Items drawn from a data source:
****************
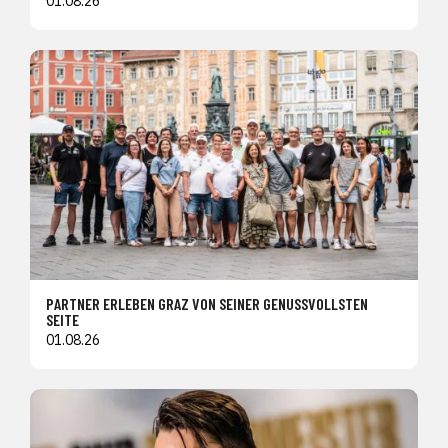
01.08.26
PARTNER ERLEBEN GRAZ VON SEINER GENUSSVOLLSTEN
SEITE
01.08.26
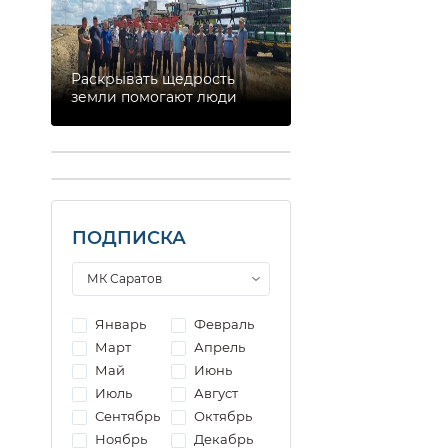
Раскрывать щедрость
земли помогают люди
ПОДПИСКА
Январь
Февраль
Март
Апрель
Май
Июнь
Июль
Август
Сентябрь
Октябрь
Ноябрь
Декабрь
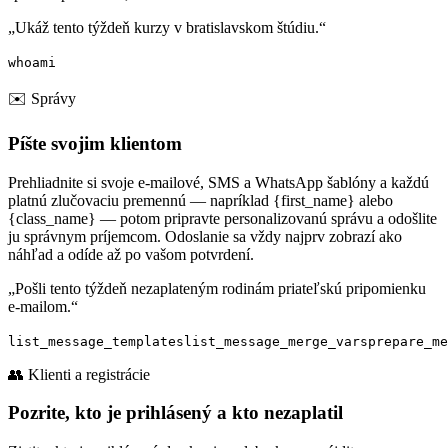
„Ukáž tento týždeň kurzy v bratislavskom štúdiu.“
whoami
✉️ Správy
Píšte svojim klientom
Prehliadnite si svoje e-mailové, SMS a WhatsApp šablóny a každú
platnú zlučovaciu premennú — napríklad {first_name} alebo
{class_name} — potom pripravte personalizovanú správu a odošlite
ju správnym príjemcom. Odoslanie sa vždy najprv zobrazí ako
náhľad a odíde až po vašom potvrdení.
„Pošli tento týždeň nezaplateným rodinám priateľskú pripomienku
e-mailom.“
list_message_templates
list_message_merge_vars
prepare_me
👥 Klienti a registrácie
Pozrite, kto je prihlásený a kto nezaplatil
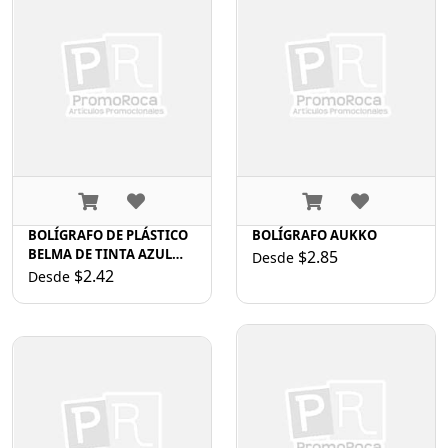
BOLÍGRAFO DE PLÁSTICO
BOLÍGRAFO AUKKO
BELMA DE TINTA AZUL
$2.85
Desde
A2321A AMARILLO
$2.42
Desde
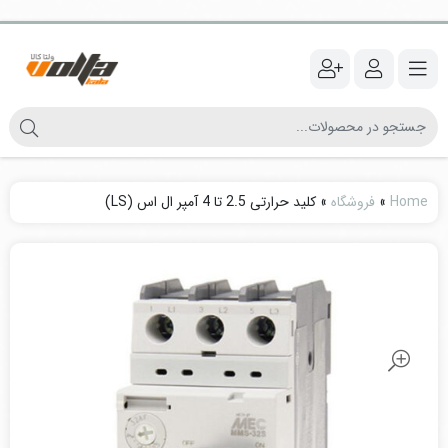
Home
»
فروشگاه
»
کلید حرارتی 2.5 تا 4 آمپر ال اس (LS)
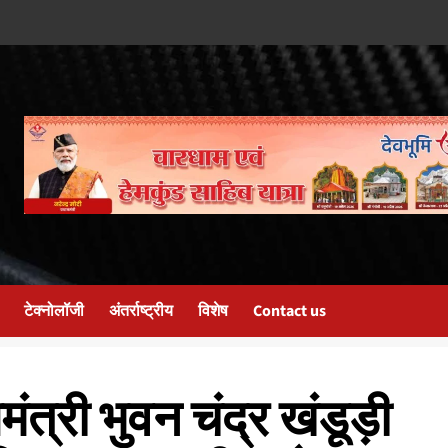
टेक्नोलॉजी
अंतर्राष्ट्रीय
विशेष
Contact us
यमंत्री भुवन चंद्र खंडूड़ी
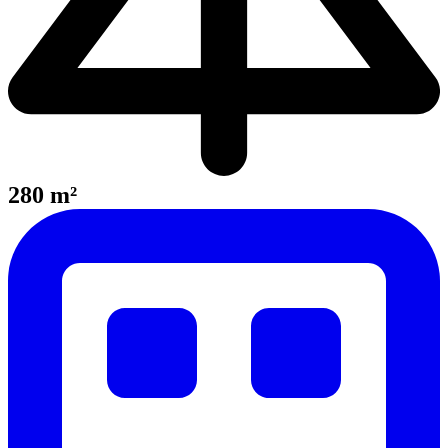
280 m²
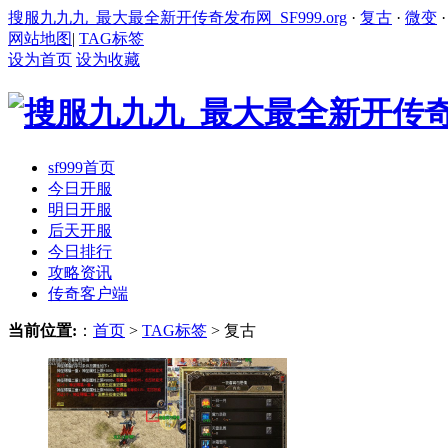
搜服九九九_最大最全新开传奇发布网_SF999.org
·
复古
·
微变
网站地图
|
TAG标签
设为首页
设为收藏
sf999首页
今日开服
明日开服
后天开服
今日排行
攻略资讯
传奇客户端
当前位置:
：
首页
>
TAG标签
> 复古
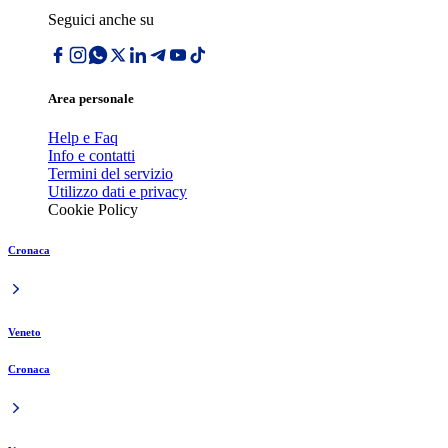
Seguici anche su
Area personale
Help e Faq
Info e contatti
Termini del servizio
Utilizzo dati e privacy
Cookie Policy
Cronaca
Veneto
Cronaca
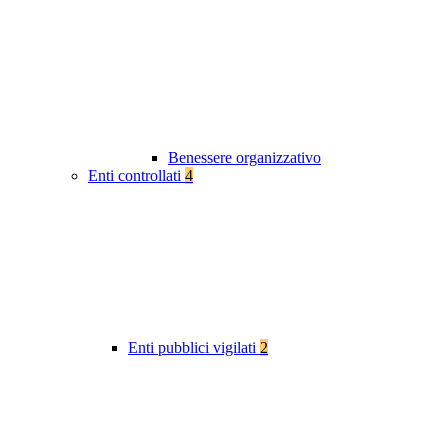
Benessere organizzativo
Enti controllati
4
Enti pubblici vigilati
2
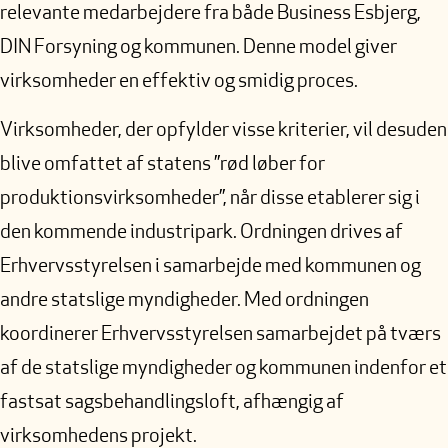
relevante medarbejdere fra både Business Esbjerg,
DIN Forsyning og kommunen. Denne model giver
virksomheder en effektiv og smidig proces.
Virksomheder, der opfylder visse kriterier, vil desuden
blive omfattet af statens ”rød løber for
produktionsvirksomheder”, når disse etablerer sig i
den kommende industripark. Ordningen drives af
Erhvervsstyrelsen i samarbejde med kommunen og
andre statslige myndigheder. Med ordningen
koordinerer Erhvervsstyrelsen samarbejdet på tværs
af de statslige myndigheder og kommunen indenfor et
fastsat sagsbehandlingsloft, afhængig af
virksomhedens projekt.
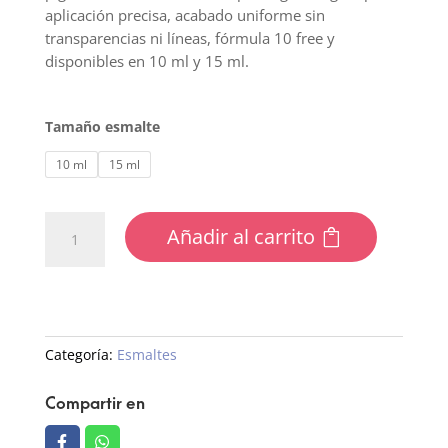
aplicación precisa, acabado uniforme sin
transparencias ni líneas, fórmula 10 free y
disponibles en 10 ml y 15 ml.
Tamaño esmalte
10 ml
15 ml
32
Añadir al carrito
Esmalte
Semipermanente
cantidad
Categoría:
Esmaltes
Compartir en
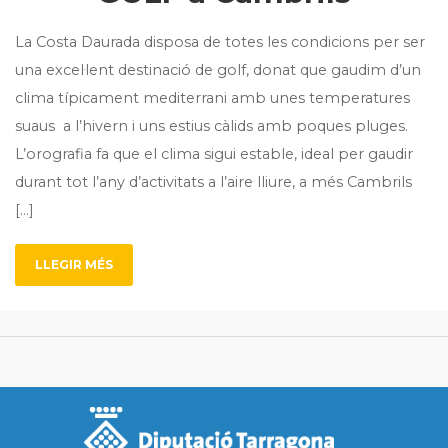
La Costa Daurada disposa de totes les condicions per ser
una excel·lent destinació de golf, donat que gaudim d’un
clima típicament mediterrani amb unes temperatures
suaus a l’hivern i uns estius càlids amb poques pluges.
L’orografia fa que el clima sigui estable, ideal per gaudir
durant tot l’any d’activitats a l’aire lliure, a més Cambrils
[…]
LLEGIR MÉS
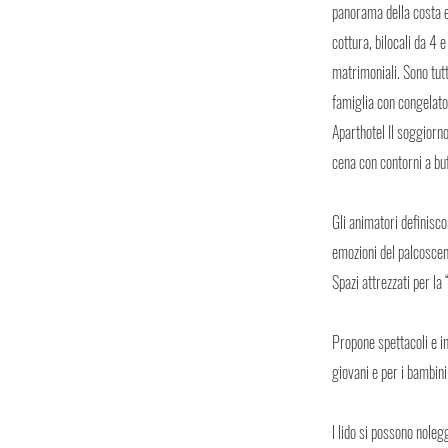
panorama della costa e
cottura, bilocali da 4 
matrimoniali. Sono tutt
famiglia con congelator
Aparthotel Il soggiorno
cena con contorni a buf
Gli animatori definisco
emozioni del palcosceni
Spazi attrezzati per la
Propone spettacoli e in
giovani e per i bambini
l lido si possono noleg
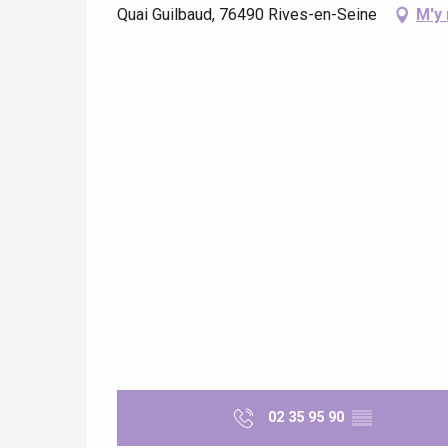
Quai Guilbaud, 76490 Rives-en-Seine
M'y
re
éjour
02 35 95 90
▒▒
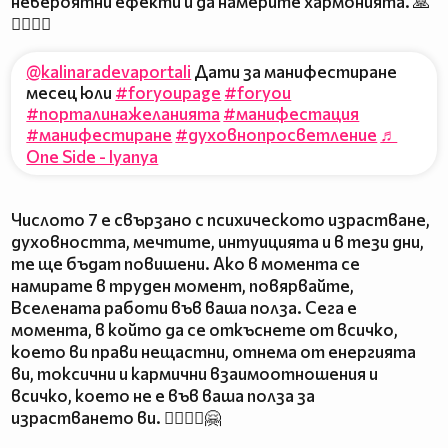
невероятни ефекти и да намерите хармонията. 🙏
🧎‍♀️🧘‍♂️
@kalinaradevaportali
Дати за манифестиране
месец юли
#foryoupage
#foryou
#порталинажеланията
#манифестация
#манифестиране
#духовнопросветление
♬
One Side - Iyanya
Числото 7 е свързано с психическото израстване,
духовността, мечтите, интуицията и в тези дни,
те ще бъдат повишени. Ако в момента се
намирате в труден момент, повярвайте,
Вселената работи във ваша полза. Сега е
момента, в който да се откъснете от всичко,
което ви прави нещастни, отнема от енергията
ви, токсични и кармични взаимоотношения и
всичко, което не е във ваша полза за
израстването ви. 🧚‍♀️🧘‍♀️🤗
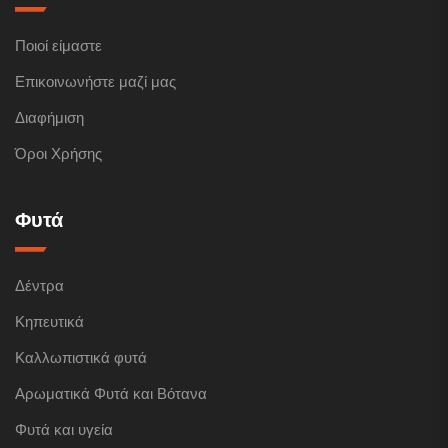
Ποιοί είμαστε
Επικοινωνήστε μαζί μας
Διαφήμιση
Όροι Χρήσης
Φυτά
Δέντρα
Κηπευτικά
Καλλωπιστικά φυτά
Αρωματικά Φυτά και Βότανα
Φυτά και υγεία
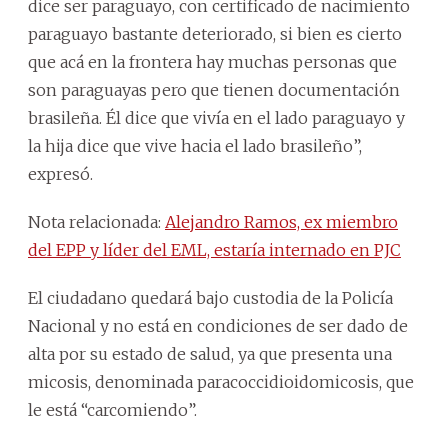
dice ser paraguayo, con certificado de nacimiento
paraguayo bastante deteriorado, si bien es cierto
que acá en la frontera hay muchas personas que
son paraguayas pero que tienen documentación
brasileña. Él dice que vivía en el lado paraguayo y
la hija dice que vive hacia el lado brasileño”,
expresó.
Nota relacionada:
Alejandro Ramos, ex miembro
del EPP y líder del EML, estaría internado en PJC
El ciudadano quedará bajo custodia de la Policía
Nacional y no está en condiciones de ser dado de
alta por su estado de salud, ya que presenta una
micosis, denominada paracoccidioidomicosis, que
le está “carcomiendo”.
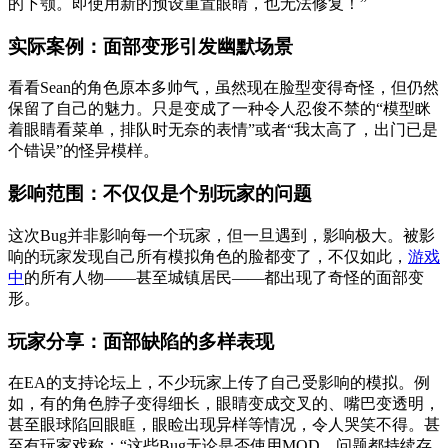
的下颚。即使用新的预设重置眼睛，也无法修复！”
实际案例：面部变形引发幽默场景
看看Sean的角色原本多帅气，虽然现在脸型变得奇怪，但仍然
保留了自己的魅力。只是变成了一种令人忍俊不禁的“模型眯
着眼睛看菜单，排队时无奈的表情”或者“我太高了，出门已是
个错误”的怪异模样。
影响范围：不仅仅是个别玩家的问题
这次Bug并非影响每一个玩家，但一旦遇到，影响极大。被影
响的玩家发现自己所有模拟角色的脸都变了，不仅如此，
游戏
中
的所有人物——甚至城镇居民——都出现了奇怪的面部变
形。
玩家分享：面部缺陷的多样表现
在EA的支持论坛上，不少玩家上传了自己受影响的模拟。例
如，有的角色脖子变得细长，眼睛变成交叉的、嘴巴变透明，
甚至眼球陷回眼眶，眼睑出现异样等情况，令人哭笑不得。甚
至有玩家戏称：“这些Bug无论是否使用MOD，问题都持续存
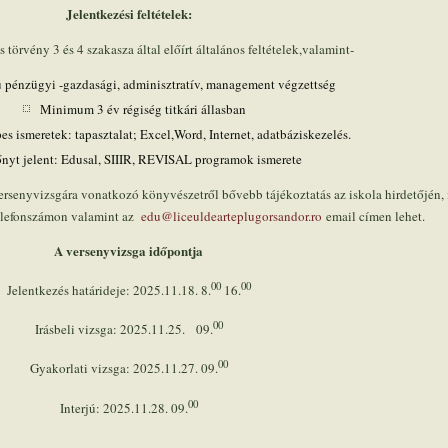
Jelentkezési feltételek
:
törvény 3 és 4 szakasza által előírt általános feltételek,valamint-
ú pénzügyi -gazdasági, adminisztratív, management végzettség
Minimum 3 év régiség titkári állasban
s ismeretek: tapasztalat; Excel,Word, Internet, adatbáziskezelés.
őnyt jelent: Edusal, SIIIR, REVISAL programok ismerete
versenyvizsgára vonatkozó könyvészetről bővebb tájékoztatás az iskola hirdetőjén, i
efonszámon valamint az
edu@liceuldearteplugorsandor.ro
email címen lehet.
A versenyvizsga időpontja
00
00
Jelentkezés határideje: 2025.11.18. 8.
16.
00
Irásbeli vizsga: 2025.11.25. 09.
00
Gyakorlati vizsga: 2025.11.27. 09.
00
Interjú: 2025.11.28. 09.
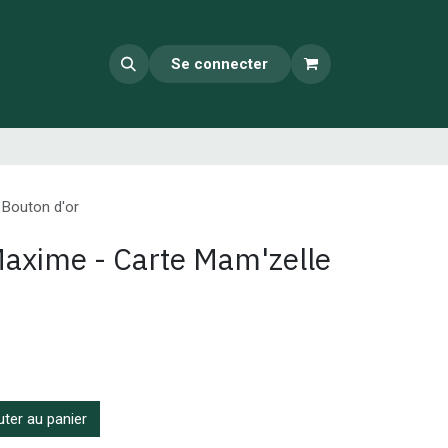
Se connecter
 Bouton d'or
axime - Carte Mam'zelle
ter au panier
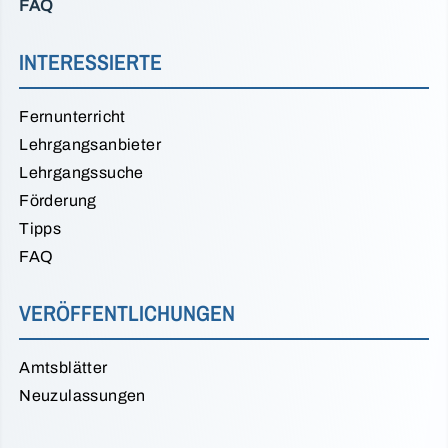
FAQ
INTERESSIERTE
Fernunterricht
Lehrgangsanbieter
Lehrgangssuche
Förderung
Tipps
FAQ
VERÖFFENTLICHUNGEN
Amtsblätter
Neuzulassungen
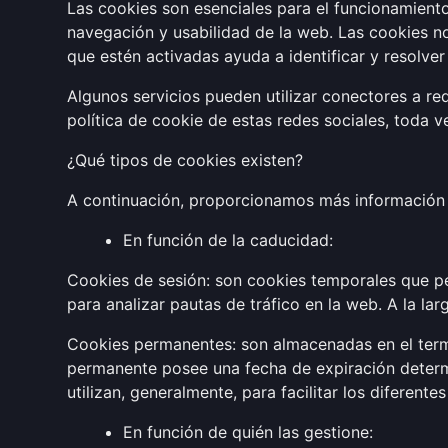
Las cookies son esenciales para el funcionamiento 
navegación y usabilidad de la web. Las cookies n
que estén activadas ayuda a identificar y resolver 
Algunos servicios pueden utilizar conectores a red
política de cookie de estas redes sociales, toda ve
¿Qué tipos de cookies existen?
A continuación, proporcionamos más información p
En función de la caducidad:
Cookies de sesión: son cookies temporales que p
para analizar pautas de tráfico en la web. A la la
Cookies permanentes: son almacenadas en el termi
permanente posee una fecha de expiración determi
utilizan, generalmente, para facilitar los diferent
En función de quién las gestione:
****************
**Aim of the exercise:** Pull out every line in the entries above that contains the string "týždeň", matching case exactly.

**Solution to this exercise:**
„Ukáž tento týždeň kurzy v bratislavskom štúdiu.“
„Pošli tento týždeň nezaplateným rodinám priateľskú pripomienku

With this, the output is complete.